===== DATASET =====
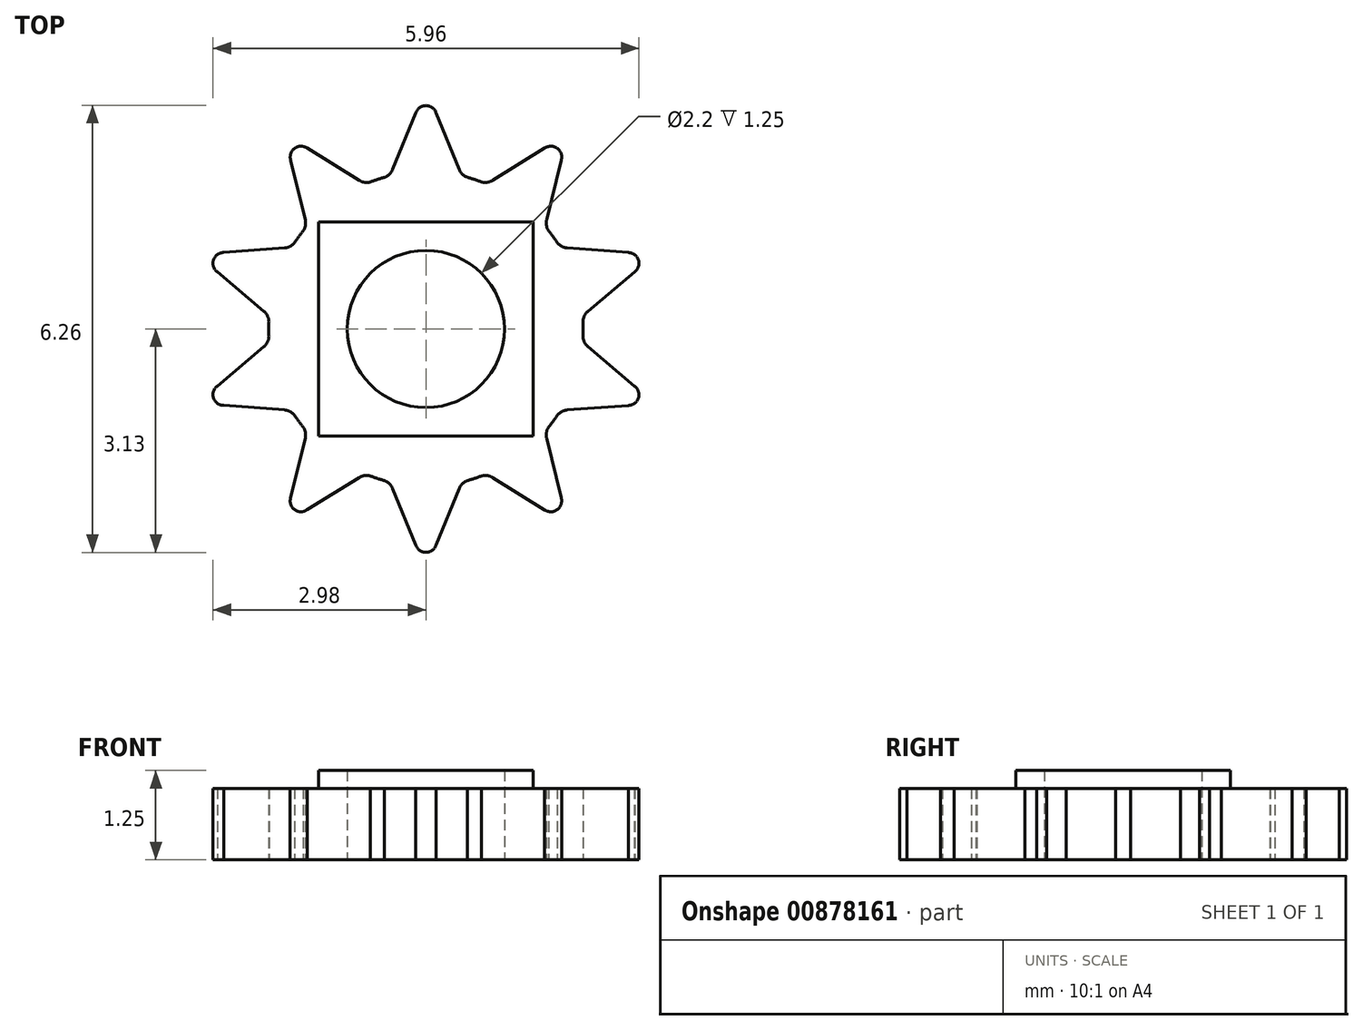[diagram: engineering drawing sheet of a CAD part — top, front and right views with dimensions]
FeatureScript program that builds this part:
annotation { "Feature Type Name" : "Feature", "Feature Type Description" : "" }
export const myFeature = defineFeature(function(context is Context, id is Id, definition is map)
    precondition{}
    {
        {
            var Q0;
            Q0=qCreatedBy(makeId("Top.planeOp"),FACE);
            var sketch = newSketch(context, id + "F0", { "sketchPlane" : qUnion([Q0])});
            skArc(sketch, "E0", {"start": v(-0.6, 0.8) * mm, "mid": v(0, -1) * mm, "end": v(0.6, 0.8) * mm});
            skLineSegment(sketch, "E1", {"start": v(0, 0) * mm, "end": v(0, 0.8) * mm});
            skLineSegment(sketch, "E2", {"start": v(0, 0.8) * mm, "end": v(0.6, 0.8) * mm});
            skLineSegment(sketch, "E3", {"start": v(0.6, 0.8) * mm, "end": v(-0.6, 0.8) * mm});
            skLineSegment(sketch, "E4", {"start": v(0, 0) * mm, "end": v(0, 3.13) * mm});
            skArc(sketch, "E5", {"start": v(-0.61, 2.11) * mm, "mid": v(-0.52, 2.15) * mm, "end": v(-0.47, 2.23) * mm});
            skArc(sketch, "E6", {"start": v(0.47, 2.23) * mm, "mid": v(0.52, 2.15) * mm, "end": v(0.61, 2.11) * mm});
            skLineSegment(sketch, "E7", {"start": v(0.47, 2.23) * mm, "end": v(0.14, 3.02) * mm});
            skLineSegment(sketch, "E8", {"start": v(-0.14, 3.02) * mm, "end": v(-0.47, 2.23) * mm});
            skPoint(sketch, "E9.start.orphan", {"position": v(-0.5, 4.18) * mm});
            skPoint(sketch, "E10.orphan", {"position": v(0.5, 4.18) * mm});
            skPoint(sketch, "E11.orphan", {"position": v(-0.5, 3.14) * mm});
            skPoint(sketch, "E12.orphan", {"position": v(0.5, 3.14) * mm});
            skCircle(sketch, "E13", {"center": v(0, 0) * mm, "radius": 2.2 * mm});
            skLineSegment(sketch, "E14", {"start": v(0, 2.2) * mm, "end": v(0, -0.08) * mm});
            skCircle(sketch, "E15", {"center": v(0, 2.98) * mm, "radius": 0.15 * mm});
            skLineSegment(sketch, "E16.trimOffspring", {"start": v(0, 3.18) * mm, "end": v(0, 3.18) * mm});
            skSolve(sketch);
        }
        {
            var Q0;
            Q0=qSketchRegion(id+"F0",true);
            extrude(context, id + "F1", {"entities" : qUnion([Q0]), "depth" : 1 * mm, "offsetDistance" : 25 * mm});
        }
        {
            var Q0;
            Q0=makeQuery(id+"F1.opExtrude","SWEPT_FACE",FACE,{"disambiguationData":[OSD([sQuery(id+"F0.wireOp",EDGE,"E7")])]});
            var Q1;
            Q1=makeQuery(id+"F1.opExtrude","SWEPT_FACE",FACE,{"disambiguationData":[OSD([sQuery(id+"F0.wireOp",EDGE,"E6")])]});
            var Q2;
            Q2=makeQuery(id+"F1.opExtrude","SWEPT_FACE",FACE,{"disambiguationData":[OSD([sQuery(id+"F0.wireOp",EDGE,"E15")])]});
            var Q3;
            Q3=makeQuery(id+"F1.opExtrude","SWEPT_FACE",FACE,{"disambiguationData":[OSD([sQuery(id+"F0.wireOp",EDGE,"E8")])]});
            var Q4;
            Q4=makeQuery(id+"F1.opExtrude","SWEPT_FACE",FACE,{"disambiguationData":[OSD([sQuery(id+"F0.wireOp",EDGE,"E5")])]});
            var Q5;
            Q5=makeQuery(id+"F1.opExtrude","SWEPT_FACE",FACE,{"disambiguationData":[OSD([sQuery(id+"F0.wireOp",EDGE,"E0")])]});
            circularPattern(context, id + "F2", {"patternType" : PatternType.FACE, "faces" : qUnion([Q0, Q1, Q2, Q3, Q4]), "axis" : qUnion([Q5]), "angle" : 360 * degree, "instanceCount" : 10, "equalSpace" : true});
        }
        {
            var Q0;
            Q0=makeQuery(id+"F1.opExtrude","CAP_FACE",FACE,{"disambiguationData":[OSD([sQuery(id+"F0.wireOp",EDGE,"fvcJd2ya-tVhh-xxZW-4oz9-YDaeGeMDFEol"),sQuery(id+"F0.wireOp",EDGE,"E0"),sQuery(id+"F0.wireOp",EDGE,"E3"),sQuery(id+"F0.wireOp",EDGE,"eaARCY1Z-NOzu-Sdc5-bvnF-4fAZ0A6SJQx6"),sQuery(id+"F0.wireOp",EDGE,"E9"),sQuery(id+"F0.wireOp",EDGE,"5273f35b-b4da-4427-86f1-7bf0b3b0f4d40.MirrorCS"),sQuery(id+"F0.wireOp",EDGE,"358262c5-c650-46fa-82b1-be198478d2b90.MirrorCS")])],"isStart":false});
            var sketch = newSketch(context, id + "F3", { "sketchPlane" : qUnion([Q0])});
            skLineSegment(sketch, "E17.bottom", {"start": v(1.5, 1.5) * mm, "end": v(-1.5, 1.5) * mm});
            skLineSegment(sketch, "E17.top", {"start": v(1.5, -1.5) * mm, "end": v(-1.5, -1.5) * mm});
            skLineSegment(sketch, "E17.left", {"start": v(1.5, 1.5) * mm, "end": v(1.5, -1.5) * mm});
            skLineSegment(sketch, "E17.right", {"start": v(-1.5, 1.5) * mm, "end": v(-1.5, -1.5) * mm});
            skPoint(sketch, "E17.middle", {"position": v(0, 0) * mm});
            skSolve(sketch);
        }
        {
            var Q0;
            Q0=qSketchRegion(id+"F3",true);
            extrude(context, id + "F4", {"entities" : qUnion([Q0]), "operationType" : NewBodyOperationType.REMOVE, "oppositeDirection" : true, "depth" : .25 * mm, "offsetDistance" : 25 * mm});
        }
        {
            var Q0;
            Q0=qSketchRegion(id+"F0",true);
            extrude(context, id + "F5", {"entities" : qUnion([Q0]), "operationType" : NewBodyOperationType.ADD, "depth" : 1 * mm, "offsetDistance" : 25 * mm});
        }
        {
            var Q0;
            Q0=makeQuery(id+"F3.imprint","IMPRINT",FACE,{"disambiguationData":[TD([[makeQuery(id+"F3.imprint","IMPRINT",EDGE,{"derivedFrom":sQuery(id+"F3.wireOp",EDGE,"E17.bottom")}),1.0]])]});
            extrude(context, id + "F6", {"entities" : qUnion([Q0]), "operationType" : NewBodyOperationType.ADD, "depth" : .25 * mm, "offsetDistance" : 25 * mm});
        }
        {
            var Q0;
            Q0=makeQuery(id+"F3.imprint","IMPRINT",FACE,{"disambiguationData":[TD([[makeQuery(id+"F3.imprint","IMPRINT",EDGE,{"derivedFrom":makeQuery(id+"F1.opExtrude","CAP_EDGE",EDGE,{"disambiguationData":[OSD([sQuery(id+"F0.wireOp",EDGE,"E0")])],"isStart":false})}),1.0]])]});
            var sketch = newSketch(context, id + "F7", { "sketchPlane" : qUnion([Q0])});
            skCircle(sketch, "E18", {"center": v(0, 0) * mm, "radius": 1.1 * mm});
            skSolve(sketch);
        }
        {
            var Q0;
            Q0 = qSketchRegion(id + "F7", true);
            extrude(context, id + "F8", {"entities" : qUnion([Q0]), "operationType" : NewBodyOperationType.REMOVE, "endBound" : BoundingType.SYMMETRIC, "depth" : 25 * mm, "offsetDistance" : 25 * mm});
        }
    });
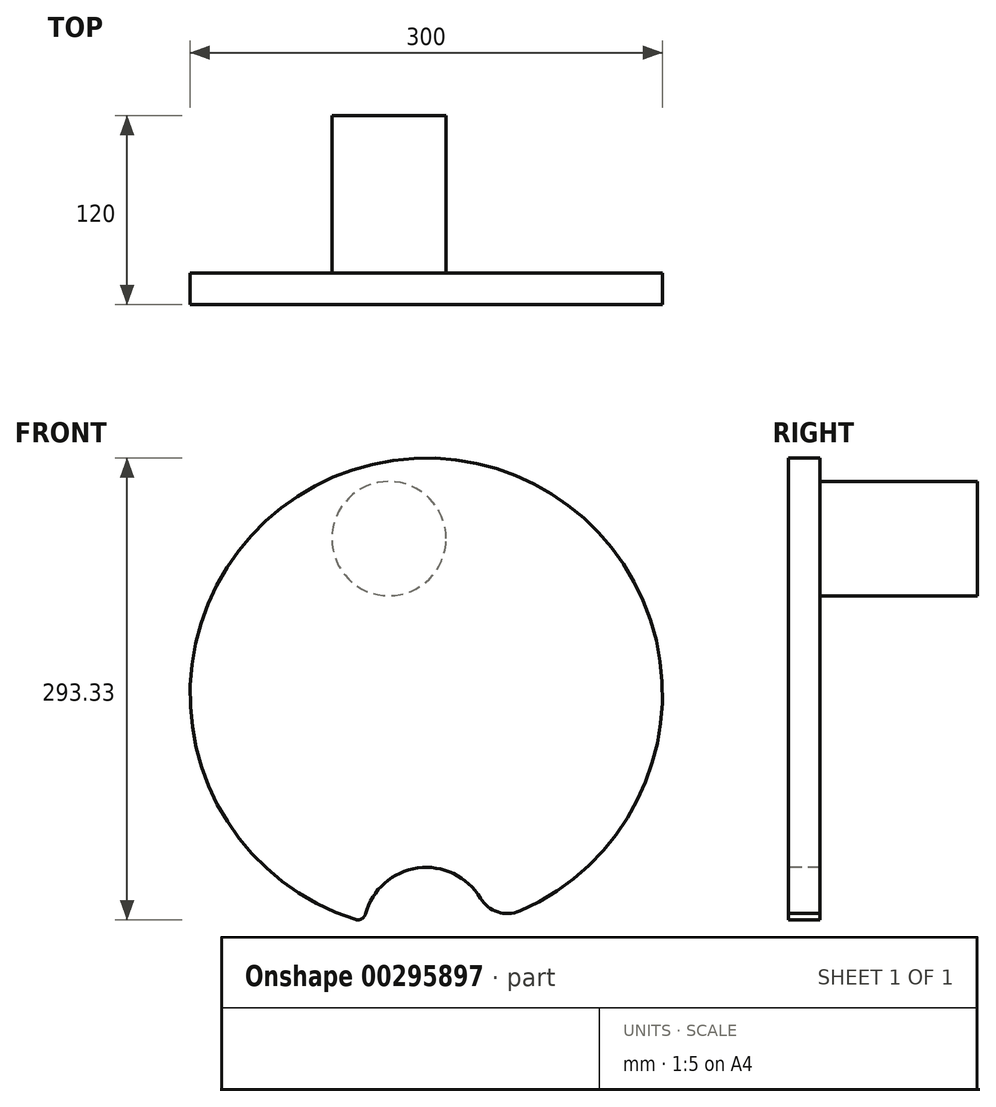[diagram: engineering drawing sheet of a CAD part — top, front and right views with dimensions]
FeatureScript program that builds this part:
annotation { "Feature Type Name" : "Feature", "Feature Type Description" : "" }
export const myFeature = defineFeature(function(context is Context, id is Id, definition is map)
    precondition{}
    {
        {
            var Q0;
            Q0=qCreatedBy(makeId("Front.planeOp"),FACE);
            var sketch = newSketch(context, id + "F0", { "sketchPlane" : qUnion([Q0])});
            skCircle(sketch, "E0", {"center": v(0, 0) * mm, "radius": 150 * mm});
            skSolve(sketch);
        }
        {
            var Q0;
            Q0=makeQuery(id+"F0.imprint","IMPRINT",FACE,{"disambiguationData":[TD([[makeQuery(id+"F0.imprint","IMPRINT",EDGE,{"derivedFrom":sQuery(id+"F0.wireOp",EDGE,"E0")}),1.0]])]});
            extrude(context, id + "F1", {"entities" : qUnion([Q0]), "depth" : 20 * mm});
        }
        {
            var Q0;
            Q0=makeQuery(id+"F1.opExtrude","CAP_FACE",FACE,{"disambiguationData":[OSD([sQuery(id+"F0.wireOp",EDGE,"E0")])],"isStart":false});
            var sketch = newSketch(context, id + "F2", { "sketchPlane" : qUnion([Q0])});
            skCircle(sketch, "E1", {"center": v(0, -150) * mm, "radius": 40 * mm});
            skSolve(sketch);
        }
        {
            var Q0;
            Q0 = qSketchRegion(id + "F2", true);
            extrude(context, id + "F3", {"entities" : qUnion([Q0]), "operationType" : NewBodyOperationType.REMOVE, "oppositeDirection" : true, "depth" : 25 * mm});
        }
        {
            var Q0;
            Q0=makeQuery(id+"F3.boolean.opBoolean","INTERSECT",EDGE,{"disambiguationData":[OD(0.0)],"derivedFrom":[makeQuery(id+"F1.opExtrude","SWEPT_FACE",FACE,{"disambiguationData":[OSD([sQuery(id+"F0.wireOp",EDGE,"E0")])]}),makeQuery(id+"F3.opExtrude","SWEPT_FACE",FACE,{"disambiguationData":[OSD([sQuery(id+"F2.wireOp",EDGE,"E1")])]})]});
            fillet(context, id + "F4", {"entities" : qUnion([Q0]), "radius" : 5 * mm, "tangentPropagation" : true, "allowEdgeOverflow" : false});
        }
        {
            var Q0;
            Q0=makeQuery(id+"F3.boolean.opBoolean","INTERSECT",EDGE,{"disambiguationData":[OD(1.0)],"derivedFrom":[makeQuery(id+"F1.opExtrude","SWEPT_FACE",FACE,{"disambiguationData":[OSD([sQuery(id+"F0.wireOp",EDGE,"E0")])]}),makeQuery(id+"F3.opExtrude","SWEPT_FACE",FACE,{"disambiguationData":[OSD([sQuery(id+"F2.wireOp",EDGE,"E1")])]})]});
            fillet(context, id + "F5", {"entities" : qUnion([Q0]), "radius" : 20 * mm, "tangentPropagation" : true, "allowEdgeOverflow" : false});
        }
        {
            var Q0;
            Q0=makeQuery(id+"F1.opExtrude","CAP_FACE",FACE,{"disambiguationData":[OSD([sQuery(id+"F0.wireOp",EDGE,"E0")])],"isStart":true});
            var sketch = newSketch(context, id + "F6", { "sketchPlane" : qUnion([Q0])});
            skCircle(sketch, "E2", {"center": v(23.68, 98.81) * mm, "radius": 36.27 * mm});
            skSolve(sketch);
        }
        {
            var Q0;
            Q0=makeQuery(id+"F6.imprint","IMPRINT",FACE,{"disambiguationData":[TD([[makeQuery(id+"F6.imprint","IMPRINT",EDGE,{"derivedFrom":sQuery(id+"F6.wireOp",EDGE,"E2")}),1.0]])]});
            var Q1;
            Q1=sQuery(id+"F6.wireOp",EDGE,"E2");
            extrude(context, id + "F7", {"entities" : qUnion([Q0]), "operationType" : NewBodyOperationType.ADD, "surfaceEntities" : qUnion([Q1]), "depth" : 100 * mm, "offsetDistance" : 25 * mm});
        }
    });
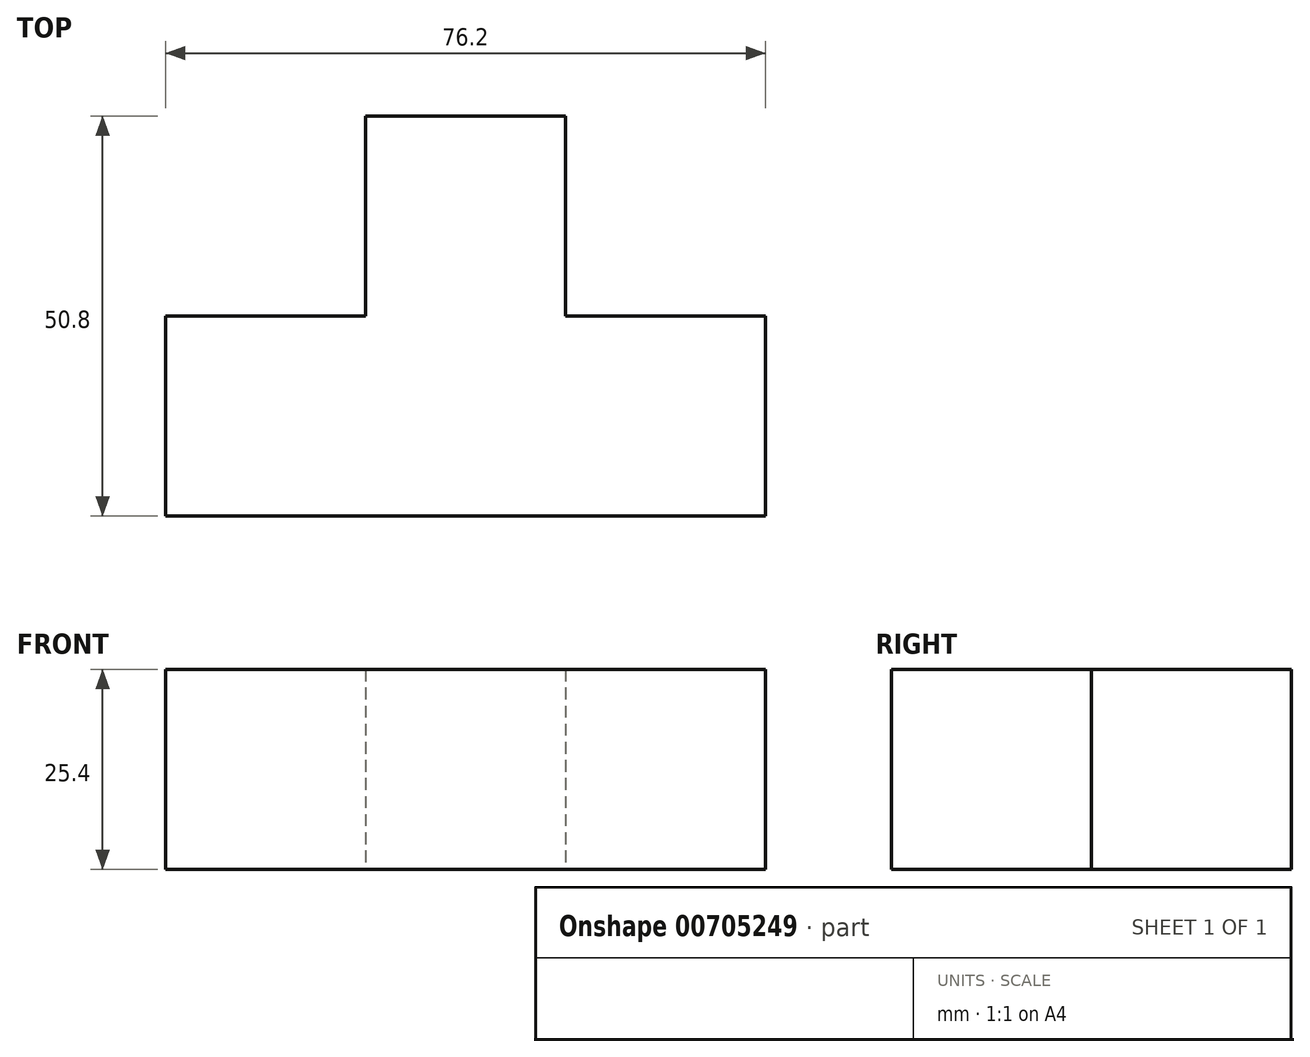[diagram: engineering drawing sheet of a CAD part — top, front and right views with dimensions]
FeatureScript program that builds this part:
annotation { "Feature Type Name" : "Feature", "Feature Type Description" : "" }
export const myFeature = defineFeature(function(context is Context, id is Id, definition is map)
    precondition{}
    {
        {
            var Q0;
            Q0=qCreatedBy(makeId("Front.planeOp"),FACE);
            var sketch = newSketch(context, id + "F0", { "sketchPlane" : qUnion([Q0])});
            skLineSegment(sketch, "E0.bottom", {"start": v(0, 0) * mm, "end": v(25.4, 0) * mm});
            skLineSegment(sketch, "E0.top", {"start": v(0, 25.4) * mm, "end": v(25.4, 25.4) * mm});
            skLineSegment(sketch, "E0.left", {"start": v(0, 0) * mm, "end": v(0, 25.4) * mm});
            skLineSegment(sketch, "E0.right", {"start": v(25.4, 0) * mm, "end": v(25.4, 25.4) * mm});
            skPoint(sketch, "E1.oppositeSnap0", {"position": v(12.7, 0) * mm});
            skLineSegment(sketch, "E1.bottom", {"start": v(0, 25.4) * mm, "end": v(-25.4, 25.4) * mm});
            skLineSegment(sketch, "E1.top", {"start": v(0, 0) * mm, "end": v(-25.4, 0) * mm});
            skLineSegment(sketch, "E1.left", {"start": v(0, 25.4) * mm, "end": v(0, 0) * mm});
            skLineSegment(sketch, "E1.right", {"start": v(-25.4, 25.4) * mm, "end": v(-25.4, 0) * mm});
            skLineSegment(sketch, "E2.bottom", {"start": v(-25.4, 25.4) * mm, "end": v(-50.8, 25.4) * mm});
            skLineSegment(sketch, "E2.top", {"start": v(-25.4, 0) * mm, "end": v(-50.8, 0) * mm});
            skLineSegment(sketch, "E2.right", {"start": v(-50.8, 25.4) * mm, "end": v(-50.8, 0) * mm});
            skLineSegment(sketch, "E3.bottom", {"start": v(-50.8, 25.4) * mm, "end": v(-25.4, 25.4) * mm});
            skLineSegment(sketch, "E3.top", {"start": v(-50.8, 50.8) * mm, "end": v(-25.4, 50.8) * mm});
            skLineSegment(sketch, "E3.left", {"start": v(-50.8, 25.4) * mm, "end": v(-50.8, 50.8) * mm});
            skLineSegment(sketch, "E3.right", {"start": v(-25.4, 25.4) * mm, "end": v(-25.4, 50.8) * mm});
            skSolve(sketch);
        }
        {
            var Q0;
            Q0=makeQuery(id+"F0.imprint","IMPRINT",FACE,{"disambiguationData":[TD([[makeQuery(id+"F0.imprint","IMPRINT",EDGE,{"derivedFrom":sQuery(id+"F0.wireOp",EDGE,"E2.top")}),-1.0]])]});
            var Q1;
            Q1=makeQuery(id+"F0.imprint","IMPRINT",FACE,{"disambiguationData":[TD([[makeQuery(id+"F0.imprint","IMPRINT",EDGE,{"derivedFrom":sQuery(id+"F0.wireOp",EDGE,"E1.bottom")}),1.0]])]});
            var Q2;
            Q2=makeQuery(id+"F0.imprint","IMPRINT",FACE,{"disambiguationData":[TD([[makeQuery(id+"F0.imprint","IMPRINT",EDGE,{"derivedFrom":sQuery(id+"F0.wireOp",EDGE,"E0.bottom")}),1.0]])]});
            var Q3;
            Q3=makeQuery(id+"F0.imprint","IMPRINT",FACE,{"disambiguationData":[TD([[makeQuery(id+"F0.imprint","IMPRINT",EDGE,{"derivedFrom":sQuery(id+"F0.wireOp",EDGE,"E3.bottom")}),1.0]])]});
            extrude(context, id + "F1", {"entities" : qUnion([Q0, Q1, Q2, Q3]), "depth" : 25.4 * mm, "offsetDistance" : 25.4 * mm});
        }
        {
            var Q0;
            Q0=qCreatedBy(makeId("Top.planeOp"),FACE);
            var sketch = newSketch(context, id + "F2", { "sketchPlane" : qUnion([Q0])});
            skLineSegment(sketch, "E4.bottom", {"start": v(0, 0) * mm, "end": v(-25.4, 0) * mm});
            skLineSegment(sketch, "E4.top", {"start": v(0, 25.4) * mm, "end": v(-25.4, 25.4) * mm});
            skLineSegment(sketch, "E4.left", {"start": v(0, 0) * mm, "end": v(0, 25.4) * mm});
            skLineSegment(sketch, "E4.right", {"start": v(-25.4, 0) * mm, "end": v(-25.4, 25.4) * mm});
            skSolve(sketch);
        }
        {
            var Q0;
            Q0 = qSketchRegion(id + "F2", true);
            extrude(context, id + "F3", {"entities" : qUnion([Q0]), "operationType" : NewBodyOperationType.ADD, "depth" : 25.4 * mm, "offsetDistance" : 25.4 * mm});
        }
    });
=====
__REQUIREMENTS__. Please tally how many lines in the rows above contain the string "skPoint", matching case exactly, and give only that number.

__WRITTEN REPLY__. 6